Il sabato finalmente si giunge alla finale femminile, tra Maria Sharapova e Serena Williams. Fa caldo, il sole durante la settimana è riuscito a imporsi regalando scorci di cieli quasi mediterranei, una distesa azzurra senza neanche una nuvola, almeno per un’oretta o due al giorno. Maria già spinge dal palleggio di riscaldamento, nelle presentazioni delle atlete durante la buffa parentesi delle descrizioni e delle misure viene precisato che lei è quella che indossa la casquette bianca, che è alta 1.88cm per 59kg, mentre Serena è 1.75cm per 70kg.

Già dai primi punti il forcing di Serena in risposta è mostruoso, Maria si salva da 0-40 e già si incita con un come on ogni due punti. Avendo Maria realizzato 56 punti nella partita (che ha poi perso in due set), e avendo io contato almeno venti suoi come on udibili e/o visibili, fa quasi un’incitazione ogni due quindici vinti. Prima di ogni punto la russa cammina verso il fondo del campo, si ferma di fronte a una linea immaginaria accorciando gli ultimi passi, poi dopo qualche secondo immobile si volta e va a posizionarsi in campo. Come se ogni punto fosse un’entrata in scena.

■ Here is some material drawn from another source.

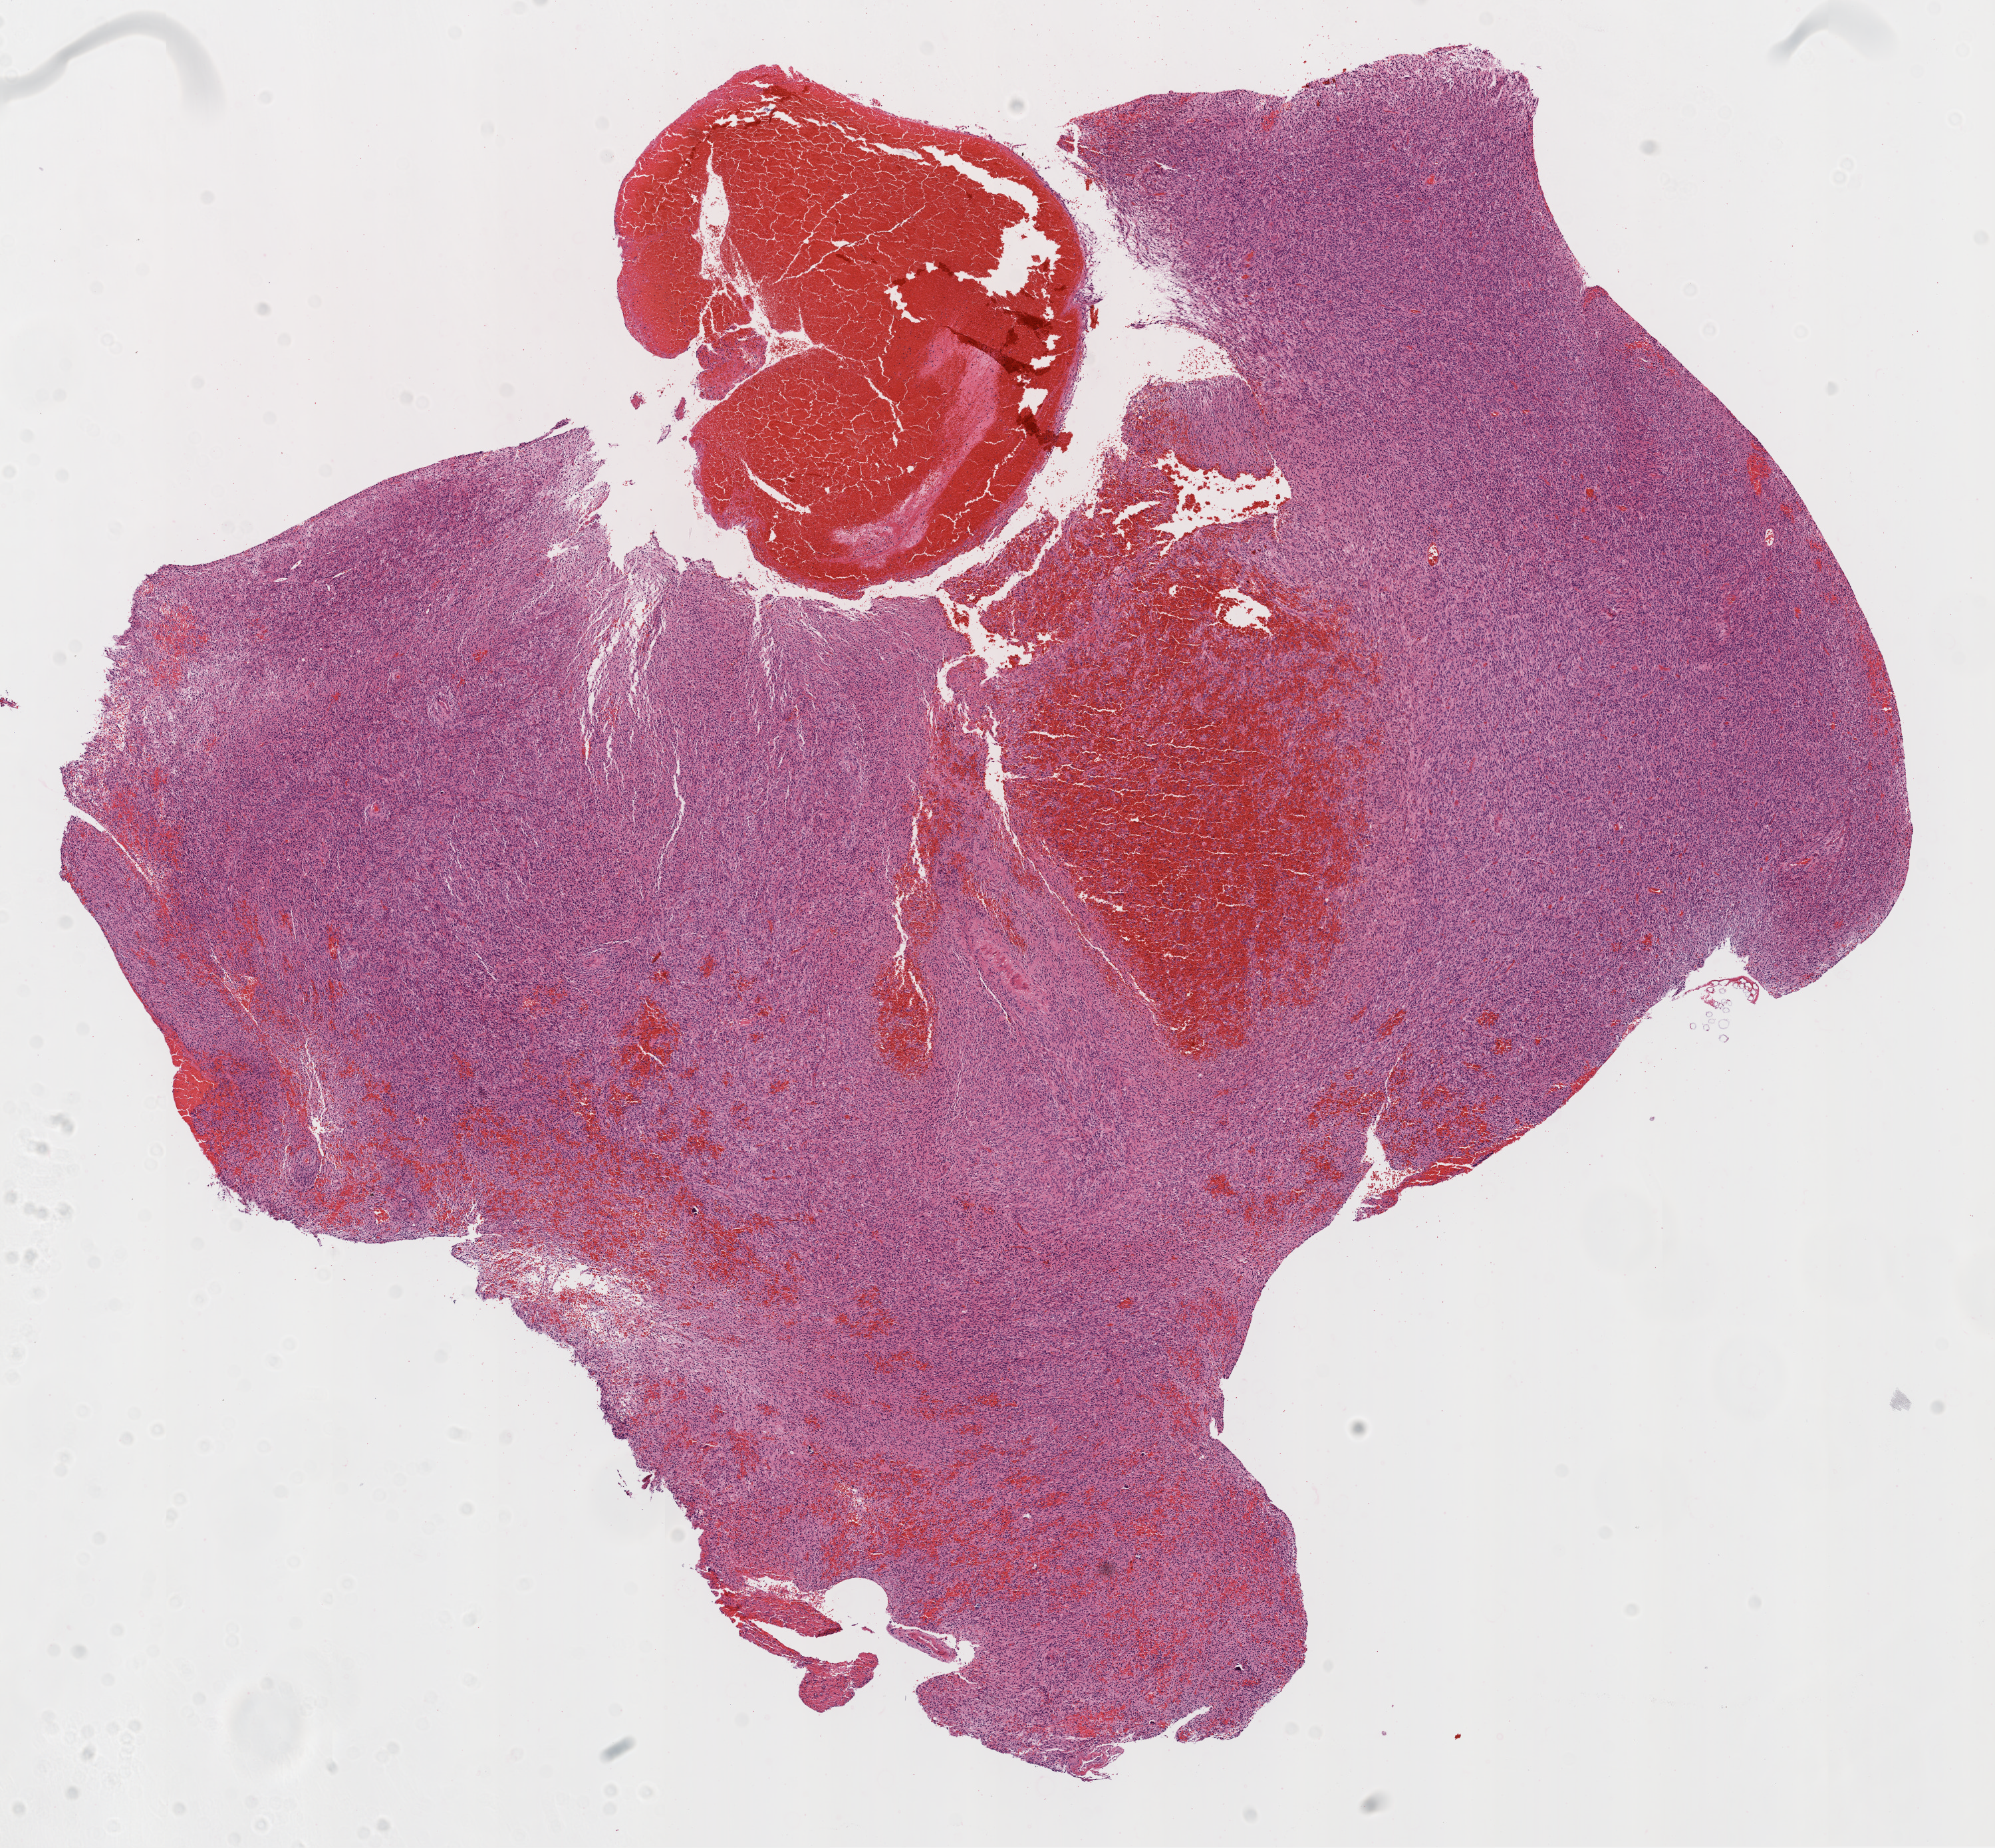
Digitized Hematoxylin and eosin (H&E) stained tissue section (whole slide) — shown as a low-resolution overview of the whole scanned area (about 12.0 x 11.1 mm), FFPE section, sample: primary tumour, brain. Female patient; age at initial diagnosis 53 years.
Diagnosis: Glioblastoma.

Lentamente anche Serena comincia a emettere suoni durante lo scambio, che saliranno sempre più di volume, decisamente più minacciosi degli acuti di Maria. Il primo come on di Serena arriva quando recupera da 0-2 a 2-2 nel primo set, e vale come i sette precedenti di Maria, è prolungato e rivolto all’avversaria, che cammina a testa bassa verso la propria sedia. Ne conto cinque alla fine dell’incontro, su 71 punti realizzati. In tutta questa tracimazione di agonismo fa tenerezza udire il flebile sorry che entrambe pronunciano quando a causa del vento sbagliano il lancio della palla, e interrompono il movimento del servizio.

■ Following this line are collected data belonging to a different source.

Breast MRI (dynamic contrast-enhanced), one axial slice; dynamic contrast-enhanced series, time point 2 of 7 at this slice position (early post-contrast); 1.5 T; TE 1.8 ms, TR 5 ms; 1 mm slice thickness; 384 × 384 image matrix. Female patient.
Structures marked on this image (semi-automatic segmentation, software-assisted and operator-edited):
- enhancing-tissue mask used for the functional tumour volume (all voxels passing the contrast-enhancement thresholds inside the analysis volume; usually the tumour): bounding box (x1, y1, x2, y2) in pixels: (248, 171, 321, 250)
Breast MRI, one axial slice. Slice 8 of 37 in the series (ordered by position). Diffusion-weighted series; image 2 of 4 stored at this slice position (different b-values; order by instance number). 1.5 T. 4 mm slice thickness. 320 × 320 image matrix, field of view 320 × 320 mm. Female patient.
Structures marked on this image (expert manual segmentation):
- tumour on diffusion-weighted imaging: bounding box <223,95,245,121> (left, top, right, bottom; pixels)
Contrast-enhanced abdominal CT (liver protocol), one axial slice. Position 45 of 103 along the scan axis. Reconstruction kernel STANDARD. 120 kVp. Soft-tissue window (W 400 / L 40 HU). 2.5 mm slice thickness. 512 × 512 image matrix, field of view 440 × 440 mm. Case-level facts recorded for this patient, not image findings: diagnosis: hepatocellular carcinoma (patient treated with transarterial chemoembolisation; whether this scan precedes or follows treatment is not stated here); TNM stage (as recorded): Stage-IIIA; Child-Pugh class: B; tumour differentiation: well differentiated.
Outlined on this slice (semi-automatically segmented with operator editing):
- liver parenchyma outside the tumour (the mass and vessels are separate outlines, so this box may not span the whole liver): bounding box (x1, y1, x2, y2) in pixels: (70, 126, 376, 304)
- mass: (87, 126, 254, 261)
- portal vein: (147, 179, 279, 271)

Siede accanto al trofeo come una divinità: a 31 anni sta dominando il tennis femminile come nessuno ha mai fatto, ha casa a Parigi, è come un magnete che attrae perfezione esistenziale

Serena dopo la vittoria si inginocchia, sorride composta all’avversaria, poi si fa aria con la mano. Vengono portati dentro i catafalchi per la premiazione e per ingannare il tempo rompono il protocollo e intervistano le giocatrici prima della cerimonia, costringendole a ripetere le stesse identiche cose nell’arco di pochi minuti. Serena parla in un grazioso francese. In conferenza stampa siede accanto al trofeo come una sorta di divinità: a 31 anni sta dominando il tennis femminile come nessuno ha mai fatto, ha un livello di gioco inarrivabile per qualsiasi avversaria, ha casa a Parigi, ha un allenatore francese che è anche diventato il suo compagno, è come un magnete che attrae perfezione esistenziale. Le chiedono di come vive questa fase della sua vita, i suoi 31 anni: “I feel great, and I look great“.

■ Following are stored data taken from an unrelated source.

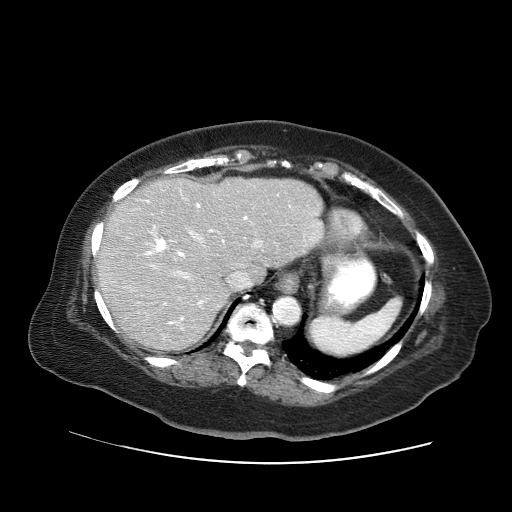
Contrast-enhanced abdominal CT (liver protocol), one axial slice. Position 46 of 71 along the scan axis. Reconstruction kernel STANDARD. Soft-tissue window (W 400 / L 40 HU). 2.5 mm slice thickness. 512 × 512 image matrix. From the clinical record (not read from this slice): diagnosis: hepatocellular carcinoma (patient treated with transarterial chemoembolisation; whether this scan precedes or follows treatment is not stated here); TNM stage (as recorded): Stage-II; Child-Pugh class: A; tumour differentiation: poorly differentiated; tumour nodularity: multinodular.
Structures marked on this image (semi-automatically segmented with operator editing):
- liver parenchyma outside the tumour (the mass and vessels are separate outlines, so this box may not span the whole liver): box from (x=96, y=178) to (x=324, y=352) px
- portal vein: (x=138, y=190)–(x=321, y=340)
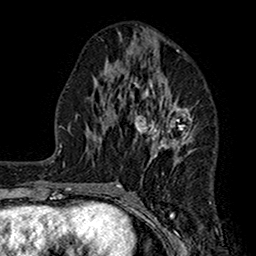
Breast MRI (dynamic contrast-enhanced), one axial slice. Slice 73 of 160 in the series (ordered by position). Cropped to one breast. Dynamic contrast-enhanced series, time point 2 of 7 at this slice position (early post-contrast). 1.5 T. TE 2.7 ms, TR 5.2 ms. 256 × 256 image matrix, field of view 158 × 158 mm. Female patient.
Outlined on this slice (semi-automatic segmentation, software-assisted and operator-edited):
- enhancing-tissue mask used for the functional tumour volume (all voxels passing the contrast-enhancement thresholds inside the analysis volume; usually the tumour): bounding box [x1, y1, x2, y2] px = [115, 50, 193, 186]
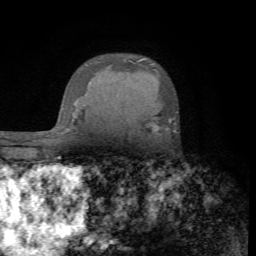
Breast MRI (dynamic contrast-enhanced), one axial slice; slice 52 of 72 in the series (ordered by position); cropped to one breast; dynamic contrast-enhanced series, time point 2 of 7 at this slice position (early post-contrast); 1.5 T; TE 4.2 ms, TR 8.7 ms; 2.2 mm slice thickness; 256 × 256 image matrix. Female patient.
Outlined on this slice (semi-automatic segmentation, software-assisted and operator-edited):
- enhancing-tissue mask used for the functional tumour volume (all voxels passing the contrast-enhancement thresholds inside the analysis volume; usually the tumour): bounding box [x1, y1, x2, y2] px = [146, 119, 171, 132]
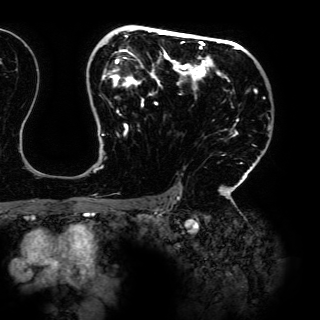
Breast MRI (dynamic contrast-enhanced), one axial slice; cropped to one breast; dynamic contrast-enhanced series, time point 2 of 6 at this slice position (early post-contrast); 3 T; TE 4.2 ms, TR 7.9 ms; 1.2 mm slice thickness; 320 × 320 image matrix. Female patient.
Structures marked on this image (semi-automatically segmented with operator editing):
- enhancing-tissue mask used for the functional tumour volume (all voxels passing the contrast-enhancement thresholds inside the analysis volume; usually the tumour): box from (x=94, y=27) to (x=265, y=198) px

Poi le nuvole che avevano iniziato a riaffacciarsi durante il sabato della finale femminile riprendono possesso del cielo dalle prime ore della domenica, riportando la temperatura ai primi giorni di lotta al coltello. La finale maschile è una faccenda tutta spagnola, ed è una storia già scritta. Nadal contro Ferrer è uno scontro impari, il primo gioca per vincere l’ottavo Roland Garros, il secondo è un debuttante. Nadal può giocare esattamente come Ferrer, poi salire di quattro-cinque marce e non fargli più vedere la palla.

Benedetti dalla presenza di Usain Bolt in tribuna d’onore, invitato a consegnare il trofeo al vincitore in un’insolita mossa mediatica in contrasto con la tradizione autoreferenziale del mondo del tennis, i due cominciano a scambiare pesante da fondo, ma dopo pochi game in cui tutti sogniamo un improbabile equilibrio i valori in campo cominciano a differenziarsi, per non incontrarsi più. Sul 2-2 del primo set Bolt twitta direttamente dalla tribuna “Match shaping up to be a good one“, ma da lì alla fine il parziale dei giochi dell’incontro sarà 16-6 per Nadal.

Quello che Bolt non aveva previsto e che ha reso bizzarramente interessante la partita è stata la pioggerella che è caduta per l’ultima ora (Ferrer ha accarezzato l’idea di sospendere, di nuovo Nadal era contento di continuare così), i capannelli di spettatori rumorosi, ma soprattutto l’invasione a metà del secondo set, con un uomo a torso nudo e maschera che brandendo un bengala è saltato in campo, con la scritta “Kids rights” sul torace. Pochi minuti prima di lui alcuni ragazzi dagli spalti hanno urlato slogan e esposto striscioni sui diritti dei bambini in Francia. Insomma era una protesta contro i matrimoni omosessuali. E quindi tra proteste discutibili, tempo ingrato e lievi irrequietezze del pubblico il match si è avviato con un’aria disordinata, accentuata dai molti ombrelli aperti sugli spalti e le coperte spuntate in tribuna autorità, verso l’inevitabile conclusione. Come nel femminile, anche qui abbiamo avuto un risultato imperiale: se Serena ha rivinto Parigi dopo 11 anni, Nadal l’ha vinto per l’ottava volta in nove partecipazioni. Nessuno aveva mai vinto uno stesso torneo dello slam otto volte, c’è da chiedersi se una cosa simile potrà mai riaccadere.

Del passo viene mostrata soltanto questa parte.